For each statement, say whether it agrees with the film discussion. Answer yes or no and quote the deciding words. 1. BB guns shoot at about 100 meters per second. 2. The writer prefers Temple of Doom to Raiders. 3. THE HIT, a professional killer film from the 1980s, featured John Hurt.

#### Given text
────
The brief glimpses of Clooney assembling the sniper rifle were equally hilarious. Zen and the Art of Rifle Assembly. I'm surprised there wasn't an aromatheraphy candle or serenity fountain in the background.
1 mile = 1609 meters
365 * 1609 = 587285 meters
587285 meters/3600 seconds = 163.1347 meters/second
Clooney's gun shoots bullets at 163 meters/second.
BB guns shoot at about 100 meters/second, by comparison.
http://en.wikipedia.org/wiki/Airsoft#Ballistics_and_speed
That's probably how fast my son's airsoft gun fires at as well.
Mr. Butterfly was uttered by the hitvixen because of the interest that Clooney's character showed in the butterfly that landed on her during the 'picnic' scene.
I believe it was an attempt at some sort of literary device but I'm too bored to look it up.
"To my mind, less isn’t more, less is a bore."
I don't know. Terminator is pretty minimalist and basic as a sci-fi action thriller, at least compared to far more elaborately produced Part II and III, but I think it works much better.
Temple of Doom had more to offer than Raiders, but I prefer Raiders.
Most rough or first cuts of movies run 3-4 hrs and then are pared down to 2 hrs or less. I don't think I want to sit through MORE of every movie.
Remake of 3:10 to Yuma certainly offers more than the original, but the original has the essentials, no more and no less and is much more effective than the messy and cluttered remake.
Bollywood movies offer everything from musical to comedy to action, but they are too much for me.
The question is not more or less. Less can be more, less can be a bore. If the process of lessening cuts out the fat, it adds 'more' to the work. If it cuts out the essentials and leaves nothing but the shell, it is indeed a bore.
That said, there's much to admire in the relatively minimalist styles of Jean-Pierre Melville and Takeshi Kitano. Hanabi almost feels like it's made of still pictures, but the overall impact of the movie is pretty devastating.
I like the idea of this movie though I'm no fan of Clooney. Most movies about killers is about the action, which is natural enough since action is fun.
But I'd like to see a movie about what makes a killer tick inside. How he spends his off-time, how he prepares for the next encounter, how he hides and lays low, how he keeps in shape and maintains his skills. It must be lonely being a killer, lurking and working in the shadows. There is always something of the exile or fugitive about a professional killer. Even when he's not killing, due to his connections and background, he cannot become a normal member of society. A point of both shame and pride.
There have been interesting movies about killers on the break or operating in a low key manner. Sonantine and the original Get Carter comes to mind.
There was a reasonably thoughtful professional killer film in the 1980s called THE HIT with John Hurt. I wonder if The American is on that level. I doubt it. Generally, Clooney movies tend to be rather gutless.
────
#### Material supplied
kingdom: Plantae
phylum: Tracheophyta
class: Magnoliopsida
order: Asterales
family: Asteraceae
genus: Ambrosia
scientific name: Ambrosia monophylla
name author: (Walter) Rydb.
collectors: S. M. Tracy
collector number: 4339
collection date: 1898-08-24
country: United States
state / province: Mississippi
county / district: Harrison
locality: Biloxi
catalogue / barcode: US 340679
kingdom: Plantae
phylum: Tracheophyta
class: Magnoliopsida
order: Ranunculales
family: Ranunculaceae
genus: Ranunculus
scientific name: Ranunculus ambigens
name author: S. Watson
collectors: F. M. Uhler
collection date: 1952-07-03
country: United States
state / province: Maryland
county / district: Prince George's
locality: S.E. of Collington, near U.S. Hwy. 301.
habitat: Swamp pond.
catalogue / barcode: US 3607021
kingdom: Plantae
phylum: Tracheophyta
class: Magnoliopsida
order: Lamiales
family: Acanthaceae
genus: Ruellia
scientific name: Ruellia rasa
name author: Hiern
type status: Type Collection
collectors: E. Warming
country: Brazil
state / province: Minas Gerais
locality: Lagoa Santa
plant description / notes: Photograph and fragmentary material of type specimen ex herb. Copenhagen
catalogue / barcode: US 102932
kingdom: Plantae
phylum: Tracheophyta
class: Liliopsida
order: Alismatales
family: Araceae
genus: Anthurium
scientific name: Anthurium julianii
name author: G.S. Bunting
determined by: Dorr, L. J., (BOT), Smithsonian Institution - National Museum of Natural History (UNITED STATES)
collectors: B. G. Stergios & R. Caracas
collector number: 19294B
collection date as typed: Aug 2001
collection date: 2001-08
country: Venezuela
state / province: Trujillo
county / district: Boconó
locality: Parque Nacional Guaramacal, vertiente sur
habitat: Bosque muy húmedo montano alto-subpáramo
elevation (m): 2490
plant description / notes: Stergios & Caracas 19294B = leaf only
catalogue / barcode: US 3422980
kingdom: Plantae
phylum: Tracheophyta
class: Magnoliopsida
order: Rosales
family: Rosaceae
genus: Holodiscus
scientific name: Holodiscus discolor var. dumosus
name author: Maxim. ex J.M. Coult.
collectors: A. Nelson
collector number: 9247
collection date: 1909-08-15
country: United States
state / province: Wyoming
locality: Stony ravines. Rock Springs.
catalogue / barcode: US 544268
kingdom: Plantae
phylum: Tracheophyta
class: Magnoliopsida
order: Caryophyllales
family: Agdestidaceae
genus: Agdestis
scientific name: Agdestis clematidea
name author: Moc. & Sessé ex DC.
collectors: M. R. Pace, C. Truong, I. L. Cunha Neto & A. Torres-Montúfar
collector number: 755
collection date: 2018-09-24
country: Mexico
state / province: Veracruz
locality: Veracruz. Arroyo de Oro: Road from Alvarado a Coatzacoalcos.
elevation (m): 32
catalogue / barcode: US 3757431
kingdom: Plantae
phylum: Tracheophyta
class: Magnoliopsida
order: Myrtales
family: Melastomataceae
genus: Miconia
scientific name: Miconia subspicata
────
#### Reply
1. Yes: "BB guns shoot at about 100 meters/second, by comparison."
2. No: "Temple of Doom had more to offer than Raiders, but I prefer Raiders."
3. Yes: "There was a reasonably thoughtful professional killer film in the 1980s called THE HIT with John Hurt."